EXERCISE BRIEF :: Print the entries exactly as given.

RECORDS FOR THE EXERCISE ::
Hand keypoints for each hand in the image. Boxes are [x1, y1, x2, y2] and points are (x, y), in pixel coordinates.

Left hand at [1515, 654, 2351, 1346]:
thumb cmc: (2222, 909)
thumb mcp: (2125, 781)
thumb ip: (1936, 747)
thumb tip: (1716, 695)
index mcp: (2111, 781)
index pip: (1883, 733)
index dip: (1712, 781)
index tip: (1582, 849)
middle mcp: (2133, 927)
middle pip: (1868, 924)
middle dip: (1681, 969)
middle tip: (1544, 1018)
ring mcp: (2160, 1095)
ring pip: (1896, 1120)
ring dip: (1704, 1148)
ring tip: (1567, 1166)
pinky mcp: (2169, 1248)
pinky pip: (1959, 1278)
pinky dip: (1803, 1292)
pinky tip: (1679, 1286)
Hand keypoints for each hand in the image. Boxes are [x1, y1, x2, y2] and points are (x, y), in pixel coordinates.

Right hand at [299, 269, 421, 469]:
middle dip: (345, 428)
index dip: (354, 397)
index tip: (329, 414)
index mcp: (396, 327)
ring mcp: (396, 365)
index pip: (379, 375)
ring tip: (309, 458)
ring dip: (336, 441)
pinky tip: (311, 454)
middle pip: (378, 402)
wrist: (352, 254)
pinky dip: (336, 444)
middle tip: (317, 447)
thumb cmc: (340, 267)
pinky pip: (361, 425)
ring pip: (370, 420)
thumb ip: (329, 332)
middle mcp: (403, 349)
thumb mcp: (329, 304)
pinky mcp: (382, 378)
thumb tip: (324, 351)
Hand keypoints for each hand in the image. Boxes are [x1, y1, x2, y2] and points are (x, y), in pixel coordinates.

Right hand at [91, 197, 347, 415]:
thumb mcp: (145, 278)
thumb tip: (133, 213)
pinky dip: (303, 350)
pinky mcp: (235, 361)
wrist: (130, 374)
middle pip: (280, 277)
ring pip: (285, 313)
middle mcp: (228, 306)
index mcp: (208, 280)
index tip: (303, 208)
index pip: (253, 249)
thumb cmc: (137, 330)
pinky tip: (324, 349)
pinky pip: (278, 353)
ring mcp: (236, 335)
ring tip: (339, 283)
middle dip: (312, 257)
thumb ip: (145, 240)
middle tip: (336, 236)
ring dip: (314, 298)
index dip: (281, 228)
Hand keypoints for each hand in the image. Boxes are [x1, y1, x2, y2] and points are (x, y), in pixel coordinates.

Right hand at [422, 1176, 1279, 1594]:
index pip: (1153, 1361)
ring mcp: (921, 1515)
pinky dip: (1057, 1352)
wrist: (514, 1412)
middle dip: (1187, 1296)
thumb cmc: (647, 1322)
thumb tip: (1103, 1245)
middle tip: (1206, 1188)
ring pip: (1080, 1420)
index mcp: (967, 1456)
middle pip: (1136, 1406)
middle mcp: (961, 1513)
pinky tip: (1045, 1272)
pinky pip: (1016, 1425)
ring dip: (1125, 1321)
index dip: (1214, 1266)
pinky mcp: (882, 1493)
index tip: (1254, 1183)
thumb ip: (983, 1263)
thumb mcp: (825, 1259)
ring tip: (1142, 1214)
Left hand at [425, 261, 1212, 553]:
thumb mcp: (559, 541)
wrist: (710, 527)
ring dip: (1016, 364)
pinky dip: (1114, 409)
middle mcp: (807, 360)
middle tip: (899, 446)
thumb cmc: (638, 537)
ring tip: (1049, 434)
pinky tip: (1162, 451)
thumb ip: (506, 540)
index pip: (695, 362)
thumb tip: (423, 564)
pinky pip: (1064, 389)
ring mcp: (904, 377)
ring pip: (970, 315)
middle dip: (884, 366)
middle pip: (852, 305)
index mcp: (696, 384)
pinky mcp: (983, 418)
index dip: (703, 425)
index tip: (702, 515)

ANSWER AREA ::
Hand keypoints for each hand in the image. Boxes are [x1, y1, x2, y2] and points are (x, y), in pixel coordinates.

Left hand at [1515, 654, 2351, 1346]:
thumb cmc: (2222, 909)
thumb mcp: (2125, 781)
thumb ip: (1936, 747)
thumb tip: (1716, 695)
index mcp: (2111, 781)
index pip: (1883, 733)
index dip: (1712, 781)
index tip: (1582, 849)
middle mcp: (2133, 927)
middle pip: (1868, 924)
middle dip: (1681, 969)
middle tip: (1544, 1018)
ring mcp: (2160, 1095)
ring pip: (1896, 1120)
ring dip: (1704, 1148)
ring tip: (1567, 1166)
pinky mcp: (2169, 1248)
pinky pip: (1959, 1278)
pinky dip: (1803, 1292)
pinky tip: (1679, 1286)
Hand keypoints for each hand in the image. Boxes are [x1, y1, x2, y2] and points are (x, y), in pixel coordinates.

Right hand at [299, 269, 421, 469]:
middle dip: (345, 428)
index dip: (354, 397)
index tip: (329, 414)
index mcp: (396, 327)
ring mcp: (396, 365)
index pip: (379, 375)
ring tip: (309, 458)
ring dip: (336, 441)
pinky tip: (311, 454)
middle pip: (378, 402)
wrist: (352, 254)
pinky dip: (336, 444)
middle tip: (317, 447)
thumb cmc: (340, 267)
pinky pip: (361, 425)
ring pip: (370, 420)
thumb ip: (329, 332)
middle mcp: (403, 349)
thumb mcp: (329, 304)
pinky mcp: (382, 378)
thumb tip: (324, 351)
Hand keypoints for each hand in the image. Boxes are [x1, y1, x2, y2] and points are (x, y), in pixel coordinates.

Right hand at [91, 197, 347, 415]:
thumb mcp: (145, 278)
thumb tip: (133, 213)
pinky dip: (303, 350)
pinky mcp: (235, 361)
wrist: (130, 374)
middle pip: (280, 277)
ring pip: (285, 313)
middle mcp: (228, 306)
index mcp: (208, 280)
index tip: (303, 208)
index pip: (253, 249)
thumb cmc: (137, 330)
pinky tip: (324, 349)
pinky pip: (278, 353)
ring mcp: (236, 335)
ring tip: (339, 283)
middle dip: (312, 257)
thumb ip: (145, 240)
middle tip: (336, 236)
ring dip: (314, 298)
index dip: (281, 228)
Hand keypoints for each hand in the image. Boxes are [x1, y1, x2, y2] and points are (x, y), in pixel coordinates.

Right hand at [422, 1176, 1279, 1594]:
index pip: (1153, 1361)
ring mcp: (921, 1515)
pinky dip: (1057, 1352)
wrist: (514, 1412)
middle dip: (1187, 1296)
thumb cmc: (647, 1322)
thumb tip: (1103, 1245)
middle tip: (1206, 1188)
ring pip: (1080, 1420)
index mcp: (967, 1456)
middle pip: (1136, 1406)
middle mcp: (961, 1513)
pinky tip: (1045, 1272)
pinky pip: (1016, 1425)
ring dip: (1125, 1321)
index dip: (1214, 1266)
pinky mcp: (882, 1493)
index tip: (1254, 1183)
thumb ip: (983, 1263)
thumb mcp: (825, 1259)
ring tip: (1142, 1214)
Left hand at [425, 261, 1212, 553]:
thumb mcp: (559, 541)
wrist: (710, 527)
ring dip: (1016, 364)
pinky dip: (1114, 409)
middle mcp: (807, 360)
middle tip: (899, 446)
thumb cmc: (638, 537)
ring tip: (1049, 434)
pinky tip: (1162, 451)
thumb ip: (506, 540)
index pip: (695, 362)
thumb tip: (423, 564)
pinky pip: (1064, 389)
ring mcp: (904, 377)
ring pip: (970, 315)
middle dip: (884, 366)
middle pip: (852, 305)
index mcp: (696, 384)
pinky mcp: (983, 418)
index dip: (703, 425)
index tip: (702, 515)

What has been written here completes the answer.